A manager at one of your clients’ favorite funds is retiring or leaving for another fund, and the client insists it’s time to cash out.

Is that the right time to jump ship? Not necessarily.

According to a new Morningstar study, immediately dumping the fund after a manager change is the wrong thing to do.

“We find, on average, there is no change in future performance following a fund-management change,” says Morningstar. “Yet, investors overreach and subsequently pull money from these funds.”

Morningstar’s study, “The Aftermath of Fund Management Change,” aimed to find out if manager change is correlated to future performance, and how investors react to changes, among other things. It monitored the performance of all actively managed U.S. domestic equity and fixed-income funds between January 2003 and December 2016.

The study measures the performance of funds after one or several manager changes over one, three, six, 12 and 36 months. In general it found that investors “tend to overreact” to management changes, especially in funds with the most assets.

Why should investors stop overreacting to managers moving elsewhere? Because the fund industry has tended to do an effective job of succession planning, the study said.
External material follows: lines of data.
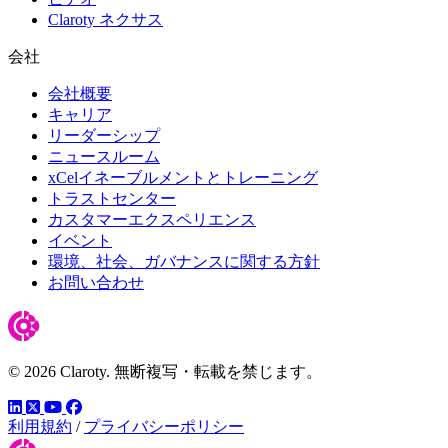
Claroty ネクサス
会社
会社概要
キャリア
リーダーシップ
ニュースルーム
xCelイネーブルメントとトレーニング
トラストセンター
カスタマーエクスペリエンス
イベント
環境、社会、ガバナンスに関する方針
お問い合わせ
© 2026 Claroty. 無断複写・転載を禁じます。
LinkedIn
YouTube
Facebook
ツイッター
利用規約
/
プライバシーポリシー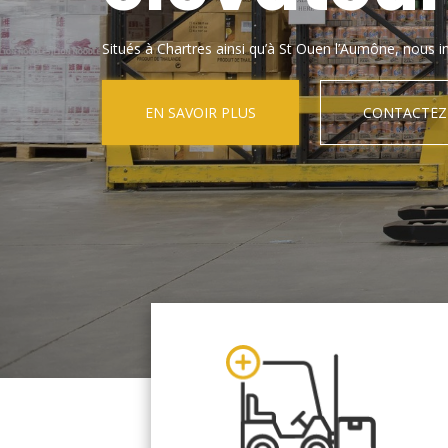
Situés à Chartres ainsi qu’à St Ouen l’Aumône, nous in
EN SAVOIR PLUS
CONTACTEZ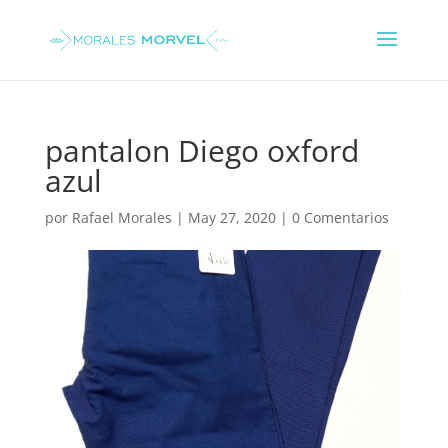
pantalon Diego oxford
azul
por
Rafael Morales
|
May 27, 2020
|
0 Comentarios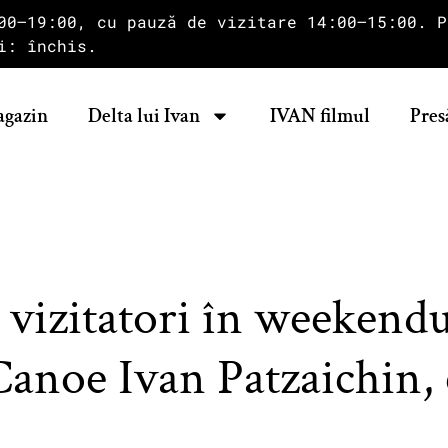
00–19:00, cu pauză de vizitare 14:00–15:00. P
i: închis.
gazin
Delta lui Ivan
IVAN filmul
Pres
 vizitatori în weekend
Canoe Ivan Patzaichin, 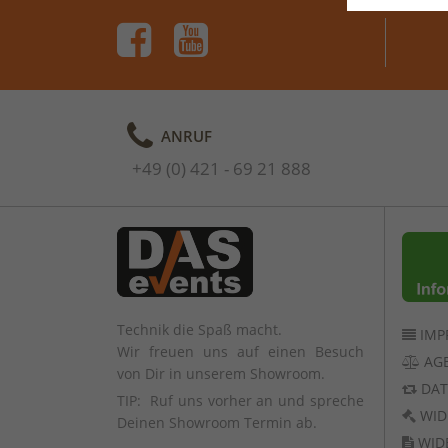
ANRUF
+49 (0) 421 - 69 21 888
Technik die Spaß macht.
IMP
Wir freuen uns auf einen Besuch
AG
von Dir in unserem Showroom.
DAT
TIP: Ruf uns vorher an und spreche
WID
Deinen Showroom Termin ab.
WID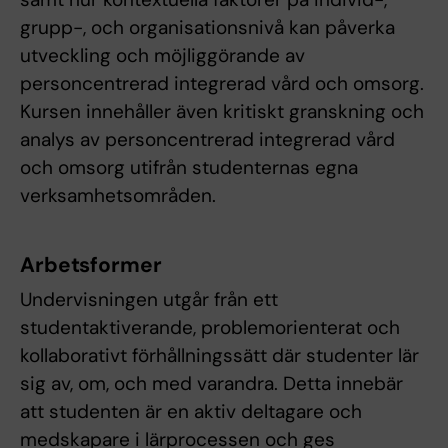
grupp-, och organisationsnivå kan påverka
utveckling och möjliggörande av
personcentrerad integrerad vård och omsorg.
Kursen innehåller även kritiskt granskning och
analys av personcentrerad integrerad vård
och omsorg utifrån studenternas egna
verksamhetsområden.
Arbetsformer
Undervisningen utgår från ett
studentaktiverande, problemorienterat och
kollaborativt förhållningssätt där studenter lär
sig av, om, och med varandra. Detta innebär
att studenten är en aktiv deltagare och
medskapare i lärprocessen och ges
Therefore, Morningstar argued. “the fund manager's industry experience has no effect on either returns or growth rates."

The average economic significance of the change was very small. “We found no relationship between any type of management change and future returns,” the study said. “There is zero relationship between a management change on gross excess returns measured in basis points.”

In explaining its findings, Morningstar posited that funds have changed over the last few years and that performance is less dependent on the performance of a superstar manager.

“Funds are run by a team of people, down to their research analyst performing due diligence on a stock or a bond,” the study said.